Objetivo da tarefa » Prossiga o trecho sobre o convite do padre Calleri para a expedição de 1968, começando logo após a última frase dele.

Em fins de setembro de 1968, o padre Calleri esteve em minha residência, em Boa Vista, falou da expedição e me convidou para acompanhá-lo por trinta dias naquela missão, para fazer a cobertura fotográfica da viagem e dos primeiros contatos com os índios. 

Aceitei o convite. Eu era aficionado da arte fotográfica, possuía excelente equipamento, que ainda tenho guardado (uma câmera Leica, com lente Zeiss, grande angular e teleobjetiva, e uma Nikormat FT, também com teleobjetiva, lentes para close-up e macrofotografia e diversos filtros). Ele sabia de minha paixão pela fotografia, e me conhecia bem, porque me havia encontrado na sede da Prelazia várias vezes e eu havia estado na sua missão do Catrimâni onde conseguira excelentes fotos dos índios ianomâmis.

Dados para análise »
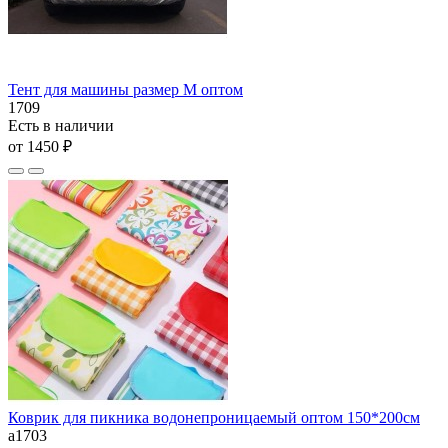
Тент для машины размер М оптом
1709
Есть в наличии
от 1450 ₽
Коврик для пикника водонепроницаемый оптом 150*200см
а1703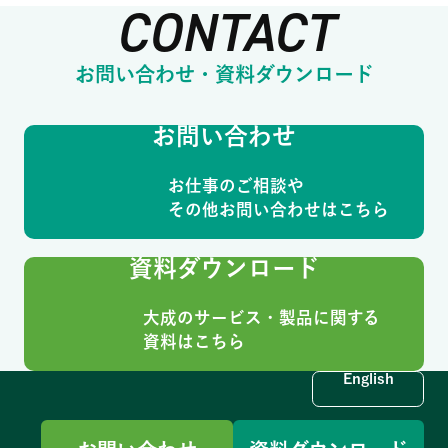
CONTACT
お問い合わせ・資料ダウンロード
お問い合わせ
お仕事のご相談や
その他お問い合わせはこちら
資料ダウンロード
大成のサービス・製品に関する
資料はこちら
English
---
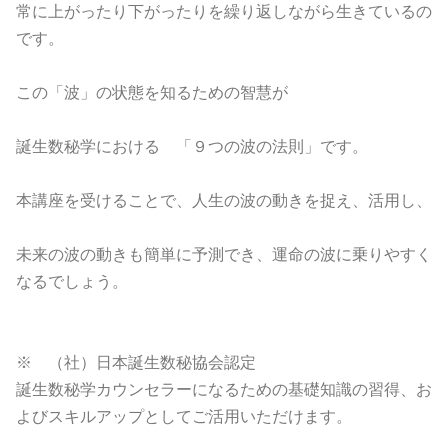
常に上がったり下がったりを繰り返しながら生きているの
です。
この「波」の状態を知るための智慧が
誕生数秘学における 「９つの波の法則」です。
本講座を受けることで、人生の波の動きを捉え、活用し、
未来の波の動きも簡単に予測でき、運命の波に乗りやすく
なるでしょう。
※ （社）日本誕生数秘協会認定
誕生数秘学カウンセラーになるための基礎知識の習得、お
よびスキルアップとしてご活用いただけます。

Espaço da resposta »
Combinamos que eu levaria filmes para fotos em preto e branco, slides (diapositivos) e filmes coloridos – estes eram os que eu menos utilizava, porque não eram revelados em Boa Vista e nem em Manaus (embora houvesse em Boa Vista alguns fotógrafos com laboratório para revelação de filme preto e branco de terceiros, eu tinha meu próprio laboratório em minha casa; mas os slides eram enviados para Georgetown, na Guiana, e daí iam para Londres ou Nova Iorque – em duas ou três semanas recebia-os de volta, com revelação de excelente qualidade). 

Viajei, no dia seguinte, a Manaus, para solicitar ao Inspetor da Alfândega, a quem era subordinado, conceder-me um período de férias, a partir de 15 de outubro, e aleguei, o que era verdade, jamais haver usufruído daquele direito estatutário. 

O Inspetor era Milton Bittencourt Cantanhede, funcionário exemplar, competente, sério e honestíssimo, educado, já no topo da carreira, muito querido e respeitado tanto pelos funcionários como pela sociedade. 

Perguntou-me ele o motivo de eu querer as férias assim tão de repente. Falei-lhe da expedição que se organizava. Ouviu-me, paciente e atenciosamente. E deu a decisão: 

– Não posso dar-lhe férias agora. É um direito seu gozar férias, porém, nem as requeira, porque negarei. Não disponho de quem possa substituí-lo em Boa Vista, assim de imediato.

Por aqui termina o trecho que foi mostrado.